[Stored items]
——————
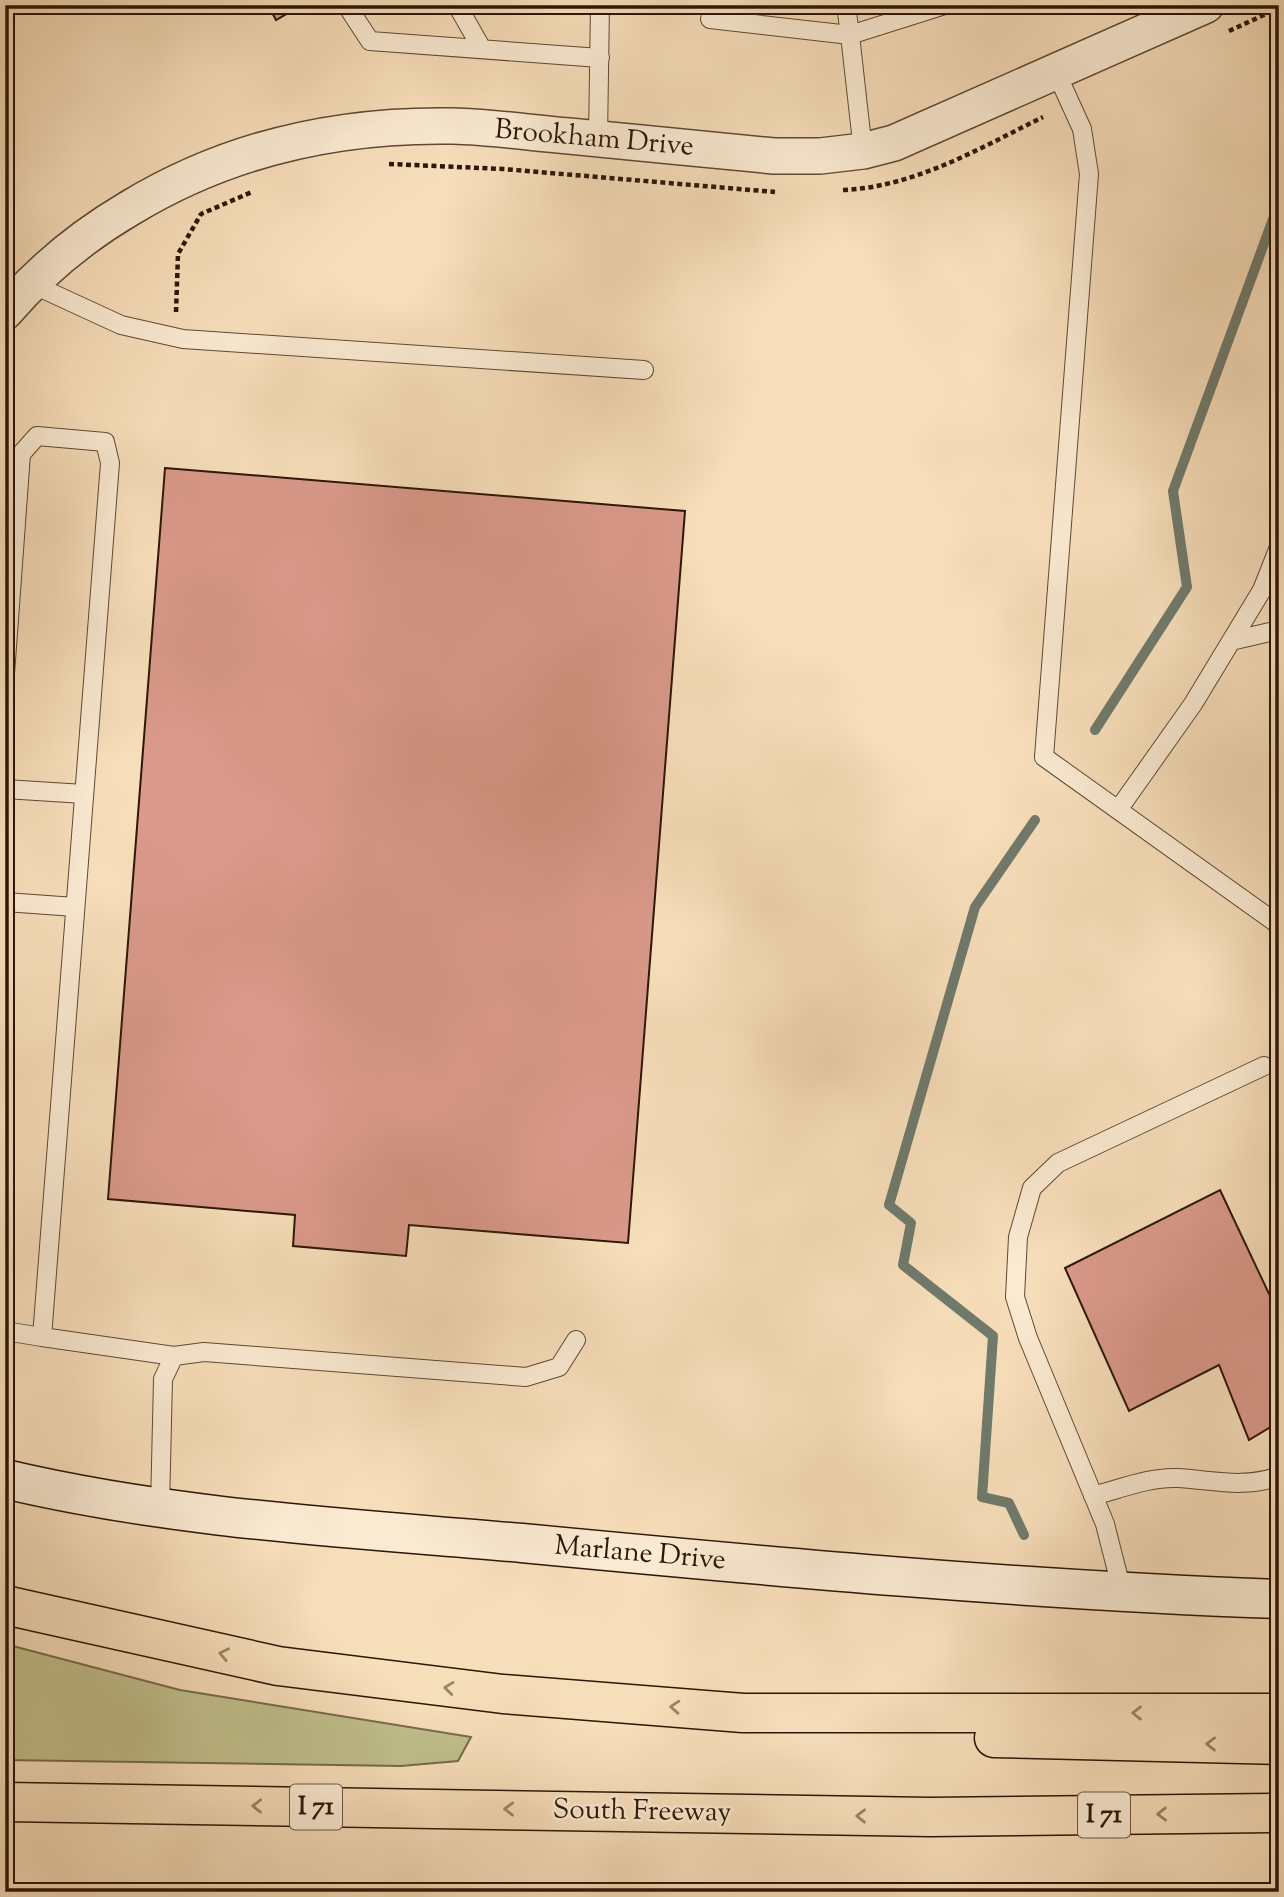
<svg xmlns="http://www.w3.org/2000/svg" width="1284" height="1897" font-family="'Sorts Mill Goudy',serif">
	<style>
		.green { fill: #c1c08d; stroke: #766b4a; stroke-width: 2 }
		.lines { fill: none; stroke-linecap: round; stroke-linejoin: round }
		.stream { stroke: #707a6c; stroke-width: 10 }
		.building { fill: #da998a; stroke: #2c1606; stroke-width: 2 }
		.lane-casing { stroke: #5f4833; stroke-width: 20 }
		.street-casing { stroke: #5f4833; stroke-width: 38 }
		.secondary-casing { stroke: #2c1606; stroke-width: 41 }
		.highway-casing { stroke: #2c1606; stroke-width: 41 }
		.path { stroke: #2c1606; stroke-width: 4.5; stroke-dasharray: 5 3.5; stroke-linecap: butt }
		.lane { stroke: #faead2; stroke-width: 18 }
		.street { stroke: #faead2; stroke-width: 35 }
		.secondary { stroke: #faead2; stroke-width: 38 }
		.highway { stroke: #f7deba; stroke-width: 38 }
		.oneway { stroke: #9c8469 }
		.labels { text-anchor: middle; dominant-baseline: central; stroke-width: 5; stroke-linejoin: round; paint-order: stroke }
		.shield { fill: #faead2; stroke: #6a5643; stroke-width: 2 }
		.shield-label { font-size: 26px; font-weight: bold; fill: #2c1606 }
		.street-label { font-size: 28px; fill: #2c1606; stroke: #faead2 }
	</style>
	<rect width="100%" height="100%" fill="#f7deba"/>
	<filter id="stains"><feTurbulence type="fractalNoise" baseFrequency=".00286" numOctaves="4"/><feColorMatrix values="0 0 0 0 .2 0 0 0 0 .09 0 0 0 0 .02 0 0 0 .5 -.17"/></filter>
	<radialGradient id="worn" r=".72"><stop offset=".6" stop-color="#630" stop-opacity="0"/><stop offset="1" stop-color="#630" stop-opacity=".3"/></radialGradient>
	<path class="green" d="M5,1644L180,1690L471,1737L458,1761L401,1766L5,1760Z"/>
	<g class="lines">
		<path class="stream" d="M1095,730L1187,587L1173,491L1279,203
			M1024,1535L1009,1503L982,1497L993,1336L903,1265L911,1223L889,1205L975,907L1035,820"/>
	</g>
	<path class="building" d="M268,5H302L276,20Z
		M165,468L685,511L628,1243L409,1225L406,1256L293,1246L295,1215L108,1199Z
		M1220,1190L1279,1315V1422L1249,1440L1219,1365L1129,1411L1065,1268Z"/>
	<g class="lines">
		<defs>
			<path id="lane" d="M363,5L351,12L370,41L600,58
				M457,5L482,49
				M710,19L850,35L846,5
				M1056,72L1082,129L1089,174L1044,757L1279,925
				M598,139L600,5
				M863,151L850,35L945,5
				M32,284L121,325L183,339L644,370
				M1231,641L1279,630
				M5,674L21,454L37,436L105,442L110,463L42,1337L5,1331
				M5,789L84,794
				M1118,810L1193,704L1262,590L1279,547
				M5,902L75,907
				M42,1337L174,1356
				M1093,1496C1120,1489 1149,1477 1177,1478C1213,1480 1244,1489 1279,1476
				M160,1507L163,1379L174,1356L204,1352L526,1377L559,1367L576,1340
				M1122,1591L1105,1524L1028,1338L1015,1297L1018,1237L1032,1188L1058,1163L1264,1066"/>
			<path id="street" d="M5,312C40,271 84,235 130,208C229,148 339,124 453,126C492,127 531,133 569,136C637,143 706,149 774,156H820L863,151L894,143L1206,5"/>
			<path id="secondary" d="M5,1479C174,1519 350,1528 522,1543C774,1567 1026,1590 1279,1599"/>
			<path id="highway" d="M5,1605L278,1666L503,1694L743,1713H1279
				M994,1738L1279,1745
				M5,1802L930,1817L1279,1813"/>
		</defs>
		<use href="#lane" class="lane-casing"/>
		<use href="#street" class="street-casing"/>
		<use href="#secondary" class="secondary-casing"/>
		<use href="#highway" class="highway-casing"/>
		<path class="path" d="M1229,31L1279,8
			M389,164L503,169L775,192
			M843,190C915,187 980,148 1043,117
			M176,312L178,254L201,214L252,192"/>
		<use href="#lane" class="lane"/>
		<use href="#street" class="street"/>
		<use href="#secondary" class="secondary"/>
		<use href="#highway" class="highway"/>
	</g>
	<defs><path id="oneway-chevron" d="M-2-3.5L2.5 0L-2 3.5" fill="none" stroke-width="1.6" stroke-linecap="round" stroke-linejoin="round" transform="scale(1.75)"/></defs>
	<g class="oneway">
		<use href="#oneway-chevron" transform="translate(224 1654) rotate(-168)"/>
		<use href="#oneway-chevron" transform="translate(449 1688) rotate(-173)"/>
		<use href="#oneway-chevron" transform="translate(675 1707) rotate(-176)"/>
		<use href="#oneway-chevron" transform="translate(1137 1713) rotate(-180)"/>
		<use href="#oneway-chevron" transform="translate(1211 1744) rotate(-179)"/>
		<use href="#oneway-chevron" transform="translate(257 1806) rotate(-179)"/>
		<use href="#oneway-chevron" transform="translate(509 1809) rotate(-179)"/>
		<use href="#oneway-chevron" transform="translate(1162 1814) rotate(179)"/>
		<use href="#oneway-chevron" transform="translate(861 1816) rotate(-179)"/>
	</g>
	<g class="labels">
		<g class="shield">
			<rect x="290" y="1784.5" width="52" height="45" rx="5"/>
			<rect x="1078" y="1792.5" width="52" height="45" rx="5"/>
		</g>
		<g class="shield-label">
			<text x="316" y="1807">I 71</text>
			<text x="1104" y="1815">I 71</text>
		</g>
		<g class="street-label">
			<text transform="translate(594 139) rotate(5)">Brookham Drive</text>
			<text transform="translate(640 1554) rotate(5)">Marlane Drive</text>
			<text transform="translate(642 1812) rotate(1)">South Freeway</text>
		</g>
	</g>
	<rect width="1284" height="1897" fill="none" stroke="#f7deba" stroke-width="28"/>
	<rect x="7" y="7" width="1270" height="1883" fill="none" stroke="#2c1606" stroke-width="3.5"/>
	<rect x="14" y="14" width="1256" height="1869" fill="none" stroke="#2c1606" stroke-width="2"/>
	<rect width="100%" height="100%" filter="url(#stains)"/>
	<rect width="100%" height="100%" fill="url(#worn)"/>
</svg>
——————
EXERCISE OBJECTIVE: Go through the records above, find each line with the string "worn", and copy it.

WRITTEN SOLUTION:
	<radialGradient id="worn" r=".72"><stop offset=".6" stop-color="#630" stop-opacity="0"/><stop offset="1" stop-color="#630" stop-opacity=".3"/></radialGradient>
	<rect width="100%" height="100%" fill="url(#worn)"/>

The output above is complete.